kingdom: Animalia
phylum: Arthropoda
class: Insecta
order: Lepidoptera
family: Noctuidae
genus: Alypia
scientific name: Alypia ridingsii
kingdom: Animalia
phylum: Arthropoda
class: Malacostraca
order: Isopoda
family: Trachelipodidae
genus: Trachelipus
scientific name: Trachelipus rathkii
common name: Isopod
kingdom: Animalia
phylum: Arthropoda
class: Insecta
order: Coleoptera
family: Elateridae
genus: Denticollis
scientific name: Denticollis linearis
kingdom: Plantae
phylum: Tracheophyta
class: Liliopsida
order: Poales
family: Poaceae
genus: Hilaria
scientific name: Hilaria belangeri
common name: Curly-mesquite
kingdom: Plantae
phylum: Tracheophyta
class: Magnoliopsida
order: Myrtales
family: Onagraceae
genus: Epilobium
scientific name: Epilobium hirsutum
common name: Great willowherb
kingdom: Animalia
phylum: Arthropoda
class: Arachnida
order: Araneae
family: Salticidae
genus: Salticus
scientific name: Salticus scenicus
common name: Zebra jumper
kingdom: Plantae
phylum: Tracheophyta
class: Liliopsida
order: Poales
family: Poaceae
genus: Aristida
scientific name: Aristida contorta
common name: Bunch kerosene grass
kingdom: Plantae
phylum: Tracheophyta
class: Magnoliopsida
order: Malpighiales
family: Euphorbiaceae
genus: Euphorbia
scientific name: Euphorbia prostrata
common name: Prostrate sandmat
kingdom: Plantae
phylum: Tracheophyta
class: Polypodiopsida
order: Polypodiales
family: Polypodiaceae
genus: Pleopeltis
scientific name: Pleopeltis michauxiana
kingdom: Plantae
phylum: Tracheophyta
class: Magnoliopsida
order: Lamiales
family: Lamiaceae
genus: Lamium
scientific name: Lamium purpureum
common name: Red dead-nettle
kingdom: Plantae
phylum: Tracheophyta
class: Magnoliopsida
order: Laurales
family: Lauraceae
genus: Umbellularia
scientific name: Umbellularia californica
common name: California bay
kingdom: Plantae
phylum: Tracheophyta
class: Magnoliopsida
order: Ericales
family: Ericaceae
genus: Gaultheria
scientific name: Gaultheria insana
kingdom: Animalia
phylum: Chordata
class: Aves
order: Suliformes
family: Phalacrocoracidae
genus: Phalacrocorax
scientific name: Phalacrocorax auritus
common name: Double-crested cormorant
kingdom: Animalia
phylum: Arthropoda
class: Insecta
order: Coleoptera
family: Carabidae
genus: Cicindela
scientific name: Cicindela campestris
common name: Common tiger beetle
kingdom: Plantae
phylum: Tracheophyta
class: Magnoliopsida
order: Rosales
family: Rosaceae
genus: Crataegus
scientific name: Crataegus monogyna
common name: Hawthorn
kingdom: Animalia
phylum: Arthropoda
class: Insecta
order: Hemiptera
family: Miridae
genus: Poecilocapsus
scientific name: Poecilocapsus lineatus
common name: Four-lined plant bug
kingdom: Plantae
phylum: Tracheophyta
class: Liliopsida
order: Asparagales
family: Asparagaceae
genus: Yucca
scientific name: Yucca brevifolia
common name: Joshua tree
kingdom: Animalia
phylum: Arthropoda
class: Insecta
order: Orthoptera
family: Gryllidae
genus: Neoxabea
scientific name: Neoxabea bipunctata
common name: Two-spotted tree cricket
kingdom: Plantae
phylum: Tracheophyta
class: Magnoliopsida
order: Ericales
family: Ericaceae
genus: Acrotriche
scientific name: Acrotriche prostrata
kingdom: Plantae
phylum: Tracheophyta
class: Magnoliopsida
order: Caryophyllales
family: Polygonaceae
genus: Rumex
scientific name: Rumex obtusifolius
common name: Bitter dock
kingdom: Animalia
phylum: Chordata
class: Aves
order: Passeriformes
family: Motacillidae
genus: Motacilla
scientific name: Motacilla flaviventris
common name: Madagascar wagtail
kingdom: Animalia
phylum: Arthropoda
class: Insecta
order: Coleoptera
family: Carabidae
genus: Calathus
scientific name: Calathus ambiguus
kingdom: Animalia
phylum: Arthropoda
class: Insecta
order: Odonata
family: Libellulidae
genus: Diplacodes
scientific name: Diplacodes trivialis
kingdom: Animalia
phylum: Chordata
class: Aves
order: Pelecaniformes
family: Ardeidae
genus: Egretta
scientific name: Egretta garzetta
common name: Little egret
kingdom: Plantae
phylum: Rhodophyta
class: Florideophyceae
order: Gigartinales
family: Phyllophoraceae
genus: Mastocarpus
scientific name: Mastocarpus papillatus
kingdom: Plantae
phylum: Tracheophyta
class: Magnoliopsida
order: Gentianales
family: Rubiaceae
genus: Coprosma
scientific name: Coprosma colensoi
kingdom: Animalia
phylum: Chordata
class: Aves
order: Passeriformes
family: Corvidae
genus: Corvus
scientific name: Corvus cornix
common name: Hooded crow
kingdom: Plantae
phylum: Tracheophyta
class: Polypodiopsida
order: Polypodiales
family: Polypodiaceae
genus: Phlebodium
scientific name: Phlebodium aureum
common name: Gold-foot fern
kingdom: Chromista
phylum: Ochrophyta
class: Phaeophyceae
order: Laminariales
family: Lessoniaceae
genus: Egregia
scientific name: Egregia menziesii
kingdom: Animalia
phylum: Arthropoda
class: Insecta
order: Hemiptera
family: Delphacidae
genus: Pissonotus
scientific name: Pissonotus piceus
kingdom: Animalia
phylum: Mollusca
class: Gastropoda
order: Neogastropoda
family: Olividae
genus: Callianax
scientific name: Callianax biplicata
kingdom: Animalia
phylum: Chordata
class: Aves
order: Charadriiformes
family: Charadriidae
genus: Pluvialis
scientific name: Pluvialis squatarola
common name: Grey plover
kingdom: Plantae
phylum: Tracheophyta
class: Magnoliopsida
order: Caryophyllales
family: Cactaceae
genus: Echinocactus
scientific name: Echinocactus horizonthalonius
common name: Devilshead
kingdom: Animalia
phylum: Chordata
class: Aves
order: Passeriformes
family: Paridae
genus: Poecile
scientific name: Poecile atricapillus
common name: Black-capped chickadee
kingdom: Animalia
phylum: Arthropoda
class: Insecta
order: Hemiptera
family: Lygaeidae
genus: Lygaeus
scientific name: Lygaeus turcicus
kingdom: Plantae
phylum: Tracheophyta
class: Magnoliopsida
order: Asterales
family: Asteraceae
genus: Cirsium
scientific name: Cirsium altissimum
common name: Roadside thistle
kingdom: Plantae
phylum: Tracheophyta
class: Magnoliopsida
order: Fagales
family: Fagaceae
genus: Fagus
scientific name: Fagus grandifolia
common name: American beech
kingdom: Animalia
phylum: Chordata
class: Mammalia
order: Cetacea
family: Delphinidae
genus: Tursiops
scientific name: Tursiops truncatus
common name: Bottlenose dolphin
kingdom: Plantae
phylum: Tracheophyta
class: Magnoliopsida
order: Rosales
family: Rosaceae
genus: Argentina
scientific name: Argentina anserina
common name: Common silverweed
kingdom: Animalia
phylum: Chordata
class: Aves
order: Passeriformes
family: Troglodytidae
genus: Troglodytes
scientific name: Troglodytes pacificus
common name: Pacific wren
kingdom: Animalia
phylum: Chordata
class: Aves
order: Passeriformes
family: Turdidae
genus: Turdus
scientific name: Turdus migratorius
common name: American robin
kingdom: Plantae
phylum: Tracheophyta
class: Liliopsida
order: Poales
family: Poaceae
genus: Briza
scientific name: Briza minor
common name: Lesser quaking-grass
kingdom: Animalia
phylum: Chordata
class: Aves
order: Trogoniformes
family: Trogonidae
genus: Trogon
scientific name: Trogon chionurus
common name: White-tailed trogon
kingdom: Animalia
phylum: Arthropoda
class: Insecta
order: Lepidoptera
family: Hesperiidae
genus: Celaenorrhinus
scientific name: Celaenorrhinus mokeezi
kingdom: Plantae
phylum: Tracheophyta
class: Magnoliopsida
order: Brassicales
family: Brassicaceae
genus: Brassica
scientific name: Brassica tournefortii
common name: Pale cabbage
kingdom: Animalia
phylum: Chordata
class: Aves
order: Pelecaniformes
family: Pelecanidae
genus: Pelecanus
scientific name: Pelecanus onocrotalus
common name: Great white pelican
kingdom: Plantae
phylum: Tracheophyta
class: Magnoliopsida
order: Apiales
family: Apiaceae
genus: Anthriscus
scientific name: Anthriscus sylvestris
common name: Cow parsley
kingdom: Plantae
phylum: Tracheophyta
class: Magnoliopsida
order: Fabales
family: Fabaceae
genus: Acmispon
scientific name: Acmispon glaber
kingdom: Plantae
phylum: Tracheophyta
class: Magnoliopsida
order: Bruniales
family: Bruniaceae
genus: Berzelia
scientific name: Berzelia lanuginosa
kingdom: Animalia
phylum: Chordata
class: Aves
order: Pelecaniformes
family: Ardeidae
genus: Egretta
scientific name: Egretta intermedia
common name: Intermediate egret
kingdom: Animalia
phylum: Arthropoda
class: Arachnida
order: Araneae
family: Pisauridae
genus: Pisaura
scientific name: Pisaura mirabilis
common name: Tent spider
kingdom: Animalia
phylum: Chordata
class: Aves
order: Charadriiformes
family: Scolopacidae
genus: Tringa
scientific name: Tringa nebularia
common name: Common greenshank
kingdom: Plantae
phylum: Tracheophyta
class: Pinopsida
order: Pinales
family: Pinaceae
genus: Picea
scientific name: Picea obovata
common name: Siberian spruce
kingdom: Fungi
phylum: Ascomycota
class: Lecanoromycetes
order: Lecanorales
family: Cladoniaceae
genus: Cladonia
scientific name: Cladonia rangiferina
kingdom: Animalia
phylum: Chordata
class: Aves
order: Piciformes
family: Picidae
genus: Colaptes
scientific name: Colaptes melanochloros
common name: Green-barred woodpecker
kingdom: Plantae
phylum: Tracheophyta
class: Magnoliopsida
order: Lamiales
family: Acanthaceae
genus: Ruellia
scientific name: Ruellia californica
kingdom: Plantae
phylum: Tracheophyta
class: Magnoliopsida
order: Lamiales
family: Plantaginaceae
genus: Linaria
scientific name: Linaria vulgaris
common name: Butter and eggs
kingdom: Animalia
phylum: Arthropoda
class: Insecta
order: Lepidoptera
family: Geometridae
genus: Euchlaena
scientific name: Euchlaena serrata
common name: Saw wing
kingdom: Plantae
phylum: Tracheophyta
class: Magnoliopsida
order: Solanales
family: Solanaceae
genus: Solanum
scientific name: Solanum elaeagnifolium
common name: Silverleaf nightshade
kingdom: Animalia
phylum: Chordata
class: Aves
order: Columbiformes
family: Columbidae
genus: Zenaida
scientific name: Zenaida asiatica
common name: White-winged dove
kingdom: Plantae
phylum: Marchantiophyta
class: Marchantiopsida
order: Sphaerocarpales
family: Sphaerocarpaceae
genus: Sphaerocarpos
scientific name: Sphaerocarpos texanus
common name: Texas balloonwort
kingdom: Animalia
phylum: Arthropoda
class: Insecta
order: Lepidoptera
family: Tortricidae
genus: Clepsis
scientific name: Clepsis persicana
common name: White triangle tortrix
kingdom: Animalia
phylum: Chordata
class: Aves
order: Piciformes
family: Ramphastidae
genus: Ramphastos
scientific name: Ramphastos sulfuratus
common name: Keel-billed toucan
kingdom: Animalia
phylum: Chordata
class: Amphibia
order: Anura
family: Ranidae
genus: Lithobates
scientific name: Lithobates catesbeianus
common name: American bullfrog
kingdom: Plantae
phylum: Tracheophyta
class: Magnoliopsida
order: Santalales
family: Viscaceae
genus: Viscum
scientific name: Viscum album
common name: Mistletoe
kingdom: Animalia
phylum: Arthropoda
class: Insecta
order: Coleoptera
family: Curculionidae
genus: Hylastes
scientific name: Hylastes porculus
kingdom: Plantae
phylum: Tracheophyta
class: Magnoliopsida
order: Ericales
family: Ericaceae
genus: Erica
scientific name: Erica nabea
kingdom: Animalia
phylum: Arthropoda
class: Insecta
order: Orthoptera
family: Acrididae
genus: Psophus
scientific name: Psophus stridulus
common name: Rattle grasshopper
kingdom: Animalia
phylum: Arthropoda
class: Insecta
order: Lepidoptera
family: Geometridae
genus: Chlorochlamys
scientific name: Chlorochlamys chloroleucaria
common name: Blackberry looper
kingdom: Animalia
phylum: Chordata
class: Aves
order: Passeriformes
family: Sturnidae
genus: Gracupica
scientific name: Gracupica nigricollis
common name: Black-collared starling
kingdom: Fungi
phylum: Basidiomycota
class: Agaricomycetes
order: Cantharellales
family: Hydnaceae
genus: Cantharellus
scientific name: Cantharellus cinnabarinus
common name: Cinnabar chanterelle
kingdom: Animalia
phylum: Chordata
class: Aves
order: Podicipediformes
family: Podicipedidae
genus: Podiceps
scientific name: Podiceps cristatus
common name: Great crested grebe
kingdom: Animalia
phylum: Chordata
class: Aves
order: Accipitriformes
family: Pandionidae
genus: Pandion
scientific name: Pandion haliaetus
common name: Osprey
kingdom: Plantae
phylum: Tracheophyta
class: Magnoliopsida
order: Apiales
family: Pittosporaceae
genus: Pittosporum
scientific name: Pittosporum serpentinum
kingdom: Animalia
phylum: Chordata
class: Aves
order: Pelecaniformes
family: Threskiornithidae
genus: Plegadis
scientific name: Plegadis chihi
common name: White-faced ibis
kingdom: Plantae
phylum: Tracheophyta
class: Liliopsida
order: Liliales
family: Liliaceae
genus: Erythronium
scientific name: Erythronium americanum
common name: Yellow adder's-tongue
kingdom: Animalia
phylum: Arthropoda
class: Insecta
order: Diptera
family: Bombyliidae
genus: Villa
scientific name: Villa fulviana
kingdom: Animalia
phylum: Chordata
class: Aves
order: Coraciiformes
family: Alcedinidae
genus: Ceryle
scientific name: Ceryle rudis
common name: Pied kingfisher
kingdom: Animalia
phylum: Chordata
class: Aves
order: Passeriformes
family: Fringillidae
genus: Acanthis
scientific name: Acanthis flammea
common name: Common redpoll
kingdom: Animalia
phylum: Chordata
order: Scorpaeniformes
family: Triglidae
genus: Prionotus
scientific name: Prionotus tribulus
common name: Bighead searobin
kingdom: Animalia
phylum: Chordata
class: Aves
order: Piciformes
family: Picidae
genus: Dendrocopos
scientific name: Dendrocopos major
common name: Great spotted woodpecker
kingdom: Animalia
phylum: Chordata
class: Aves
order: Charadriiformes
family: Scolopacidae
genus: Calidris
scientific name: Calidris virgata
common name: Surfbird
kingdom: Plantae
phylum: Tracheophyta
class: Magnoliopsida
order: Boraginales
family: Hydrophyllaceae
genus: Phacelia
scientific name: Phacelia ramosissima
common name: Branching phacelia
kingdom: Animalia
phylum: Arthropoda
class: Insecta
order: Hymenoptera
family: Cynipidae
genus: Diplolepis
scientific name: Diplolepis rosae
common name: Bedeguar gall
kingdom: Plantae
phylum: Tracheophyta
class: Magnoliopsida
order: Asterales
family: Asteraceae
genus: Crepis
== == ==
§ Stated task: Return the lines of the records exactly as they stand, starting at the first line and ending at the line that contains "common name: Isopod", with both of those lines included.

§ Result:
kingdom: Animalia
phylum: Arthropoda
class: Insecta
order: Lepidoptera
family: Noctuidae
genus: Alypia
scientific name: Alypia ridingsii
kingdom: Animalia
phylum: Arthropoda
class: Malacostraca
order: Isopoda
family: Trachelipodidae
genus: Trachelipus
scientific name: Trachelipus rathkii
common name: Isopod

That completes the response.